Here’s an interesting little article about the use of, and types of honey, in Sicily. Although Roberta Gangi is quite correct about the low use of honey in Sicilian desserts, there is a more concerted use of it on the “Greek” eastern half of the island, particularly the towns clustered on the slopes of Mount Etna. And there is one Sicilian sweet with an Arab name – cubbaita, or qubbayta, derived from the word qubbayt – that uses honey. Traditionally, it’s honey and sesame seeds and toasted almonds, a sort of nutty brittle. There are no egg whites in it, and traditionally no sugar, as in torrone.
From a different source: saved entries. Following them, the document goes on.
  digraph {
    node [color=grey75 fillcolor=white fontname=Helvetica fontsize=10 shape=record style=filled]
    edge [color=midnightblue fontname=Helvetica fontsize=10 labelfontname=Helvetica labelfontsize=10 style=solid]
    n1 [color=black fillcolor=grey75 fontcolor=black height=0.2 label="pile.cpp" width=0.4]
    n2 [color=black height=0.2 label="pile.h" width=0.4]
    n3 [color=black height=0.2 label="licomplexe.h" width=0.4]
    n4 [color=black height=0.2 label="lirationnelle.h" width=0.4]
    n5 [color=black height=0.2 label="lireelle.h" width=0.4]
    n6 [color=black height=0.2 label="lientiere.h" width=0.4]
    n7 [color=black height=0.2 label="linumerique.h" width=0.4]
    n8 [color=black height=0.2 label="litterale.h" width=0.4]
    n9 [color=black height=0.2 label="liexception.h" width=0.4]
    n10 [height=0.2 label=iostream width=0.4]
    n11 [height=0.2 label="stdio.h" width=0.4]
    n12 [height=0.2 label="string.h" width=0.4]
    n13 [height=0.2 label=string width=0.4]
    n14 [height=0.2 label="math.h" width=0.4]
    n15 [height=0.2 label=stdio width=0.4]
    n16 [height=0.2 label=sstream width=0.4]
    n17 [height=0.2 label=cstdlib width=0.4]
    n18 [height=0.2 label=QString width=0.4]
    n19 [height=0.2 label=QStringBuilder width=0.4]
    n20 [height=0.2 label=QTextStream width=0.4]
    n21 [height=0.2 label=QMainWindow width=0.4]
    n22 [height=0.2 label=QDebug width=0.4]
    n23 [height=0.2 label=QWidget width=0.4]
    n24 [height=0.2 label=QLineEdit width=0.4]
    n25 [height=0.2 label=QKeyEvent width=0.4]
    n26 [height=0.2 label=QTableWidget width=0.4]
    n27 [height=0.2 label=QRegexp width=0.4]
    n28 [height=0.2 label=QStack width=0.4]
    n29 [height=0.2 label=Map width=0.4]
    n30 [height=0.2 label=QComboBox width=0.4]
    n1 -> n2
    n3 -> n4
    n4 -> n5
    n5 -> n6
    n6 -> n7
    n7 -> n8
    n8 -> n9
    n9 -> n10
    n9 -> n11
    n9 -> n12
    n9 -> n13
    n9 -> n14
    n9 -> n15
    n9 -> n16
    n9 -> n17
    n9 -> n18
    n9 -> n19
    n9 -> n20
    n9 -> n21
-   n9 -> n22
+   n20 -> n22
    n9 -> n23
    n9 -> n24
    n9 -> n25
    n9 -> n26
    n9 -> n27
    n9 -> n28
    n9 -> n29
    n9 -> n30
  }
In my paper on Sicilian food, I erroneously cite al Idrisi as mentioning the existence of qubbayta (he did mention the manufacture of pasta). I will be correcting this paper with new information and reloading it to the blog.
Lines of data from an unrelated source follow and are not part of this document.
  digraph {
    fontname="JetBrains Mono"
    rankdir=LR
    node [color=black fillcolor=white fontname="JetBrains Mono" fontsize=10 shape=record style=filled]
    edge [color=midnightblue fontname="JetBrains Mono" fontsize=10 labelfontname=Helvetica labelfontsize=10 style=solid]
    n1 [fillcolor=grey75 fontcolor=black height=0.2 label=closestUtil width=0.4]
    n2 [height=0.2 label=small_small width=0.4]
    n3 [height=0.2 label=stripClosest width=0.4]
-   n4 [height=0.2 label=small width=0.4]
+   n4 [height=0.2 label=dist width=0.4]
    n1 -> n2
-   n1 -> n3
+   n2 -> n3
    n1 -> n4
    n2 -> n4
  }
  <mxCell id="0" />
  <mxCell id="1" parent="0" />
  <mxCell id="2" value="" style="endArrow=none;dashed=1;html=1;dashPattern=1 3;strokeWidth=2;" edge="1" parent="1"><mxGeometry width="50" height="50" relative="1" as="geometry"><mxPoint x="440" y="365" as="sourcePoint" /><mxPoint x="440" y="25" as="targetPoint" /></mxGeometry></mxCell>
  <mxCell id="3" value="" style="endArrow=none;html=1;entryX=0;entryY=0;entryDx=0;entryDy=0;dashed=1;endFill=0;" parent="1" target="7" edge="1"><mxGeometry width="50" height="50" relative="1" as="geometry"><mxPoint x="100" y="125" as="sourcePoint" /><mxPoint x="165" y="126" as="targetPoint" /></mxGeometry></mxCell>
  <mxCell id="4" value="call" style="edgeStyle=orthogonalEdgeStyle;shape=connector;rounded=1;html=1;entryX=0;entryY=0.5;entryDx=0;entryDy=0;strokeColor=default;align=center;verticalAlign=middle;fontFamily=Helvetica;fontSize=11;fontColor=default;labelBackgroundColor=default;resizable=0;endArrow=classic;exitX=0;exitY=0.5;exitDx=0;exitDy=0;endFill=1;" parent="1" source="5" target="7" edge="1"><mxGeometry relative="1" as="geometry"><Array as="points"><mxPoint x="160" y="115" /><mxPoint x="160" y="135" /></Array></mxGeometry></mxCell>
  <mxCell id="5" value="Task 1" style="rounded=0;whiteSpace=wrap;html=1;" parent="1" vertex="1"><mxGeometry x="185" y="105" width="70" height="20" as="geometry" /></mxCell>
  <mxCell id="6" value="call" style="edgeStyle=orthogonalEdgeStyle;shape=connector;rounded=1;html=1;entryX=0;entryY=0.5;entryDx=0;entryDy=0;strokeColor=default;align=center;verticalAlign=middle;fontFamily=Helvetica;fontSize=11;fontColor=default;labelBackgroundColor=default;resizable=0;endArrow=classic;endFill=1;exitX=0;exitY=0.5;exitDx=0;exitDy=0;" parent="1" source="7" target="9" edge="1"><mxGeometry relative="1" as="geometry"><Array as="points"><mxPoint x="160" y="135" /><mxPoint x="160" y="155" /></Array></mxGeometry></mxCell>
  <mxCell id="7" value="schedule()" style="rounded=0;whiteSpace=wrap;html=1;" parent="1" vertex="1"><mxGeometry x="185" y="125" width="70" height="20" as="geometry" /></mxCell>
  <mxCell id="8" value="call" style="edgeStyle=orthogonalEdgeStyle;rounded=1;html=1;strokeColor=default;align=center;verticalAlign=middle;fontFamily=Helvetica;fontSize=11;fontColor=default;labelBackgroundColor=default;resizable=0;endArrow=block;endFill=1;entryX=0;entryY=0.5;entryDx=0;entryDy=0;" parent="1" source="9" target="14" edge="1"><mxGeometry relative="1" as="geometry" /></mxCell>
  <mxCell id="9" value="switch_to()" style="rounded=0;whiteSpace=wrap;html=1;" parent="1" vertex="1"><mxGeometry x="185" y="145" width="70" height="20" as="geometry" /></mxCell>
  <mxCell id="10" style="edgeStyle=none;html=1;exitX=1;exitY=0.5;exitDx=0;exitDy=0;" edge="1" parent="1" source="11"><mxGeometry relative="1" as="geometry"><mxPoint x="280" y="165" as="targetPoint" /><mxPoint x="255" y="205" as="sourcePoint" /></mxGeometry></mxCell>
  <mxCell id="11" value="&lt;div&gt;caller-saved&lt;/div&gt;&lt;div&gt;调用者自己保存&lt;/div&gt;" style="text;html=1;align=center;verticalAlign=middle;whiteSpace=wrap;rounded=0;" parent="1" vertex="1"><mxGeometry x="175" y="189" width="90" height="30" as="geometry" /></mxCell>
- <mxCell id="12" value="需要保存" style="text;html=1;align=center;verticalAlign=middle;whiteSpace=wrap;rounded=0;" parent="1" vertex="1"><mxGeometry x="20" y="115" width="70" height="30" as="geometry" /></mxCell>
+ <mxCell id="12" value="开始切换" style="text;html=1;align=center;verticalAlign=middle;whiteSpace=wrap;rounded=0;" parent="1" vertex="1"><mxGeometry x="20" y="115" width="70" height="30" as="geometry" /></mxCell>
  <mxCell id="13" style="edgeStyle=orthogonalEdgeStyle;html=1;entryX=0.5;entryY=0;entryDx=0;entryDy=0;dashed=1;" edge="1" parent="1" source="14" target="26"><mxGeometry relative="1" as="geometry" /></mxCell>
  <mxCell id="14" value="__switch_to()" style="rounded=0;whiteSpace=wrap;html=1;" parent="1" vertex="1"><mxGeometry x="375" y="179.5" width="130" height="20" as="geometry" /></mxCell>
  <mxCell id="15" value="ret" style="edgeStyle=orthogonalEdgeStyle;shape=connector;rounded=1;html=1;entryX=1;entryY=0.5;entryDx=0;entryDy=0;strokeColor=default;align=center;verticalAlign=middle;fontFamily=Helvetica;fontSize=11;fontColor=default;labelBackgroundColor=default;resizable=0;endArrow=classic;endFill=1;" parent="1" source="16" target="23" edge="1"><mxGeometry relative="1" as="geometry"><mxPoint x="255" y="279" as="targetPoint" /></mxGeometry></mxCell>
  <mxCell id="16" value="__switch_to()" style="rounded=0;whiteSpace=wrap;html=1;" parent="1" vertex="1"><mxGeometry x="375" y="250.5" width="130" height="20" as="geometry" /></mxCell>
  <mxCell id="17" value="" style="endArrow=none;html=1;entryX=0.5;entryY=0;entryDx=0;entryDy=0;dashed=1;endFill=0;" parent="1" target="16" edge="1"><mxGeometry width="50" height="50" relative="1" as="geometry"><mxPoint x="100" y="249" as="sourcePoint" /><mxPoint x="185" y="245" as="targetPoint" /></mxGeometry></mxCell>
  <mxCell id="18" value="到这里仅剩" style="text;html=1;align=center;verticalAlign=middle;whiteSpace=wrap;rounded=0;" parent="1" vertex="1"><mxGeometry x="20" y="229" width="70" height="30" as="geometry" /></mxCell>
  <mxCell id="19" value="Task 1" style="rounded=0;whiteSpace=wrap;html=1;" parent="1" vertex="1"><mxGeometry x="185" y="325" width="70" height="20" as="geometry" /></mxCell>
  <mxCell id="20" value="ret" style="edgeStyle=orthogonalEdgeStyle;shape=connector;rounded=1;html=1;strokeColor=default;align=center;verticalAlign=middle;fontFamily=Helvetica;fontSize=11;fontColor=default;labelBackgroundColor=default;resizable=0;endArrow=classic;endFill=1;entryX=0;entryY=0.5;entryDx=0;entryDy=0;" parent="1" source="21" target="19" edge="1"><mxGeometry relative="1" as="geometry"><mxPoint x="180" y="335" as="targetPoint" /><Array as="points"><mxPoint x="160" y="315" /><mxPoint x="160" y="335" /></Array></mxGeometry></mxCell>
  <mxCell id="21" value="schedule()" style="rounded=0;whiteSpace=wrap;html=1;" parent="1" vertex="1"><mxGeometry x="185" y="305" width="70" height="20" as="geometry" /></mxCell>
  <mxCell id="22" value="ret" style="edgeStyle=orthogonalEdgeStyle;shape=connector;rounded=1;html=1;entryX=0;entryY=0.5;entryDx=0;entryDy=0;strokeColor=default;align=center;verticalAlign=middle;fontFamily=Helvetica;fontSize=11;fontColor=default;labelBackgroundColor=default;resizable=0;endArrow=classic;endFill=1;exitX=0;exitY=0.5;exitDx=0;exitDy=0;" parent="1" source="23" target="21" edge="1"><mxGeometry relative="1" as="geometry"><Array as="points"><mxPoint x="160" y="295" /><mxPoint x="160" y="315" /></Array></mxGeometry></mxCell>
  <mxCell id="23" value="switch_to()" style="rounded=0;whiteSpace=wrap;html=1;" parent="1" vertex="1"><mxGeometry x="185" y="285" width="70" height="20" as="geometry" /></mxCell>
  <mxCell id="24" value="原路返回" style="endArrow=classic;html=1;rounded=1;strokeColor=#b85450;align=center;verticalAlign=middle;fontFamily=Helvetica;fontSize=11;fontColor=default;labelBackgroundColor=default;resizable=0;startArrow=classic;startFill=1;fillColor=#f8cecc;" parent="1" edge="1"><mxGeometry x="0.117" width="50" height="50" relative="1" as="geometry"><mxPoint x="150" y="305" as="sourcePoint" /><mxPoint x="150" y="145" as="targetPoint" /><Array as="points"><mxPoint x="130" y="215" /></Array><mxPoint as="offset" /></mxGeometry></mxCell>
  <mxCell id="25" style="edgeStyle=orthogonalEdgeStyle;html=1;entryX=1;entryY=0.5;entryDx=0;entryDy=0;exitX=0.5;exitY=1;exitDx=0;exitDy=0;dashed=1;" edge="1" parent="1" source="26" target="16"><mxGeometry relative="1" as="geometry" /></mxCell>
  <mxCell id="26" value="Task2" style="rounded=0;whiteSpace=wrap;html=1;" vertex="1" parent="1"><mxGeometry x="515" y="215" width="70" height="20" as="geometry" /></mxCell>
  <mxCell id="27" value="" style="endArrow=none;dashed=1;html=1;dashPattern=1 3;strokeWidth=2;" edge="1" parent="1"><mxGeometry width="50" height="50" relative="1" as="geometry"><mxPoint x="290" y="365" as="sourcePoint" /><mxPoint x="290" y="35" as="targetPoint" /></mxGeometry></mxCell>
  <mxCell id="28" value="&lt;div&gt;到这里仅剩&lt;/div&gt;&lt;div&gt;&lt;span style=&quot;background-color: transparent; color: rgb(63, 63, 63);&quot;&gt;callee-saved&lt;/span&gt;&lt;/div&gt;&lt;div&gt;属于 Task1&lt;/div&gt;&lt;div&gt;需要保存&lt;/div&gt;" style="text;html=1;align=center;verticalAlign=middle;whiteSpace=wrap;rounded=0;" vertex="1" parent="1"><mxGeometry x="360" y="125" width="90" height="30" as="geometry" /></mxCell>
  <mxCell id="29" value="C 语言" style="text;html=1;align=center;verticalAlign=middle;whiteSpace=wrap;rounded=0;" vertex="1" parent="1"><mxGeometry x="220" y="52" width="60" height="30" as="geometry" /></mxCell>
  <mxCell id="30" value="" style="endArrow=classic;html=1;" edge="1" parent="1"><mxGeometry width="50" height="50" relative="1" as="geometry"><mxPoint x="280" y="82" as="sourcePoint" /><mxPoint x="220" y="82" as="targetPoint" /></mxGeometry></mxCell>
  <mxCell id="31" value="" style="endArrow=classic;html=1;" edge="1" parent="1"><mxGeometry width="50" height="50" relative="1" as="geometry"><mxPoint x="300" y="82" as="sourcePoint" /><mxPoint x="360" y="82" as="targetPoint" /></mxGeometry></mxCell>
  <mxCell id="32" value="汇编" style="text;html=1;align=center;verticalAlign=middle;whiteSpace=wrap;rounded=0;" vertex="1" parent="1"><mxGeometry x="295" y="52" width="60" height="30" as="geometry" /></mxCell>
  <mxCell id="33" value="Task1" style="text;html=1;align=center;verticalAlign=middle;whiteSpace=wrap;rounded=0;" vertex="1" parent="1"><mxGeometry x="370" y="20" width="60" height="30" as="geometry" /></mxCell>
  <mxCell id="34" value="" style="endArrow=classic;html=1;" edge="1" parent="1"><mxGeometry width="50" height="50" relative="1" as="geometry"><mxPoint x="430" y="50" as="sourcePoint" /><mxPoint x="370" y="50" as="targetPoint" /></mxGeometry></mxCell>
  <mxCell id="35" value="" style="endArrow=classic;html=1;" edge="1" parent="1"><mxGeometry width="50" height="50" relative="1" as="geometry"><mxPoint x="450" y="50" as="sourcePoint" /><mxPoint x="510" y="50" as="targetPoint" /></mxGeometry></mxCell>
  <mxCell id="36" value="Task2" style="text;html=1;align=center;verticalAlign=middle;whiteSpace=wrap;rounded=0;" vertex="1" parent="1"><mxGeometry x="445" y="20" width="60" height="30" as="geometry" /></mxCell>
So, as to the origin of cubbaita/qubbayta on the island – there is a Greek honey and sesame seed candy called “pasteli,” which is for all intents and purposes the Sicilian cubbaita. This blogger attributes the introduction of what became to be called cubbaita to the Byzantines who held the island before the Arabs invaded. I think the blogger is a little off when he/she says the food contributions of the Byzantines/Greeks were minimal; I think they were just absorbed into the Arab cooking traditions, as the Arabs absorbed Persian food traditions.

After the Arabs invaded, there were a lot of half-hearted conversions by islanders; ibn Hawqal disparaged the rural populations for their base, mumbled Arabic, and intimated that Christian women who married Muslims were allowed to raise daughters as Christians. Before the Normans invaded, Christian=Byzantine Greek. And I think this is how a Greek candy came to be called “qubbayt” – as the Christian women of these “half-Muslims” continued to make this sweet as they always did, and passed the tradition on, in an area where honey was more available than sugar. As the area was also full of almond and pistachio trees, these things also went to cubbaita, though the most common is the sesame seed version.
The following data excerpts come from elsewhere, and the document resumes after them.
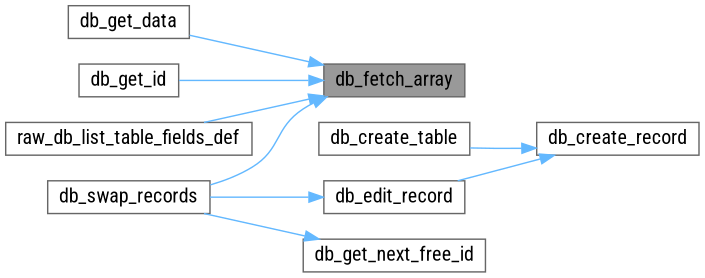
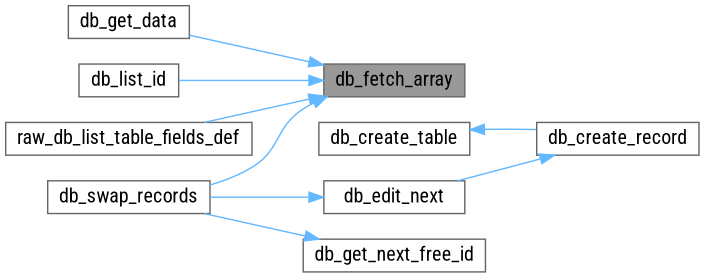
  digraph {
    fontname="Roboto Condensed"
    rankdir=RL
    node [color=grey40 fillcolor=white fontname="Roboto Condensed" fontsize=14 shape=box style=filled]
    edge [color=steelblue1 dir=back fontname="Roboto Condensed" fontsize=14 labelfontname=Helvetica labelfontsize=14 style=solid]
    n1 [color=gray40 fillcolor=grey60 fontcolor=black height=0.2 label=db_fetch_array width=0.4]
    n2 [height=0.2 label=db_swap_records width=0.4]
    n3 [height=0.2 label=db_get_data width=0.4]
-   n4 [height=0.2 label=db_get_id width=0.4]
+   n4 [height=0.2 label=db_list_id width=0.4]
    n5 [height=0.2 label=raw_db_list_table_fields_def width=0.4]
    n6 [height=0.2 label=db_create_record width=0.4]
    n7 [height=0.2 label=db_create_table width=0.4]
-   n8 [height=0.2 label=db_edit_record width=0.4]
+   n8 [height=0.2 label=db_edit_next width=0.4]
    n9 [height=0.2 label=db_get_next_free_id width=0.4]
    n1 -> n2
    n1 -> n3
    n1 -> n4
    n1 -> n5
-   n6 -> n7
+   n7 -> n6
    n6 -> n8
    n8 -> n2
    n9 -> n2
  }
I wanted to look up more Arab and medieval candy recipes, and some half-remembered thought caused me to go to Duke Cariadoc’s “Miscellany,” where he has a translated recipe from the “Mappae Clavicula.” The recipe is titled, “The recipe for sesame candy.” It’s made from honey and sesame seeds, but is pulled like a taffy.

Not familiar with the “Mappae Clavicula,” I went looking for some information about it and about this recipe. Fortunately, there was a discussion about sesame candy from the Known World Cook’s list that was captured in Stefan’s Florilegium, in which Cariadoc (David Friedman) explains that this recipe comes from is the 12th century edition of the “Mappae Clavicula.” I am curious if the origin of this particular recipe was Italian, but will have to find out more about the manuscript

As for the original, Arab qubbayt? I found a few citations in “The best divisions for the knowledge of the regions,” a 10th century geography book by Muhammad ibn Ahmad Muqqaddasi (translated by Basil Anthony Collins) that the city of Harran, now in modern-day Turkey, exported qubbayt, “preserves of locust-fruit and nuts.” We’re talking carob here, not bug parts. The author also cites qubbayt made in Palestine, and on page 184, says in al-Ramla, “They make from the locust tree a sweetmeat from the locust tree called qubbayt; that which they make from sugar they call natif.” Cariadoc has a translated recipe for natif, or what is known today as hulwa or halva, a nougat confection.

So, in Sicily, the name became applied to a previous Greek sweet. But carob is grown in Sicily, and has been for centuries. Here is a great blog post about the Sicilian carob harvest in eastern Sicily. I can find no signs of carob actually used in the ancient Harran, qubbayt way – though carob flour from the seeds is used today in certain cookies or cakes, and there is a modern-day carob candy.

I also found cubbaita is sometimes called giugiulena – which actually is Sicilian for sesame seeds, and derives from the Arabic word for sesame, juljulan. Giugiulena can also be sesame seed cookies, so I prefer to use “cubbaita” to describe the candy.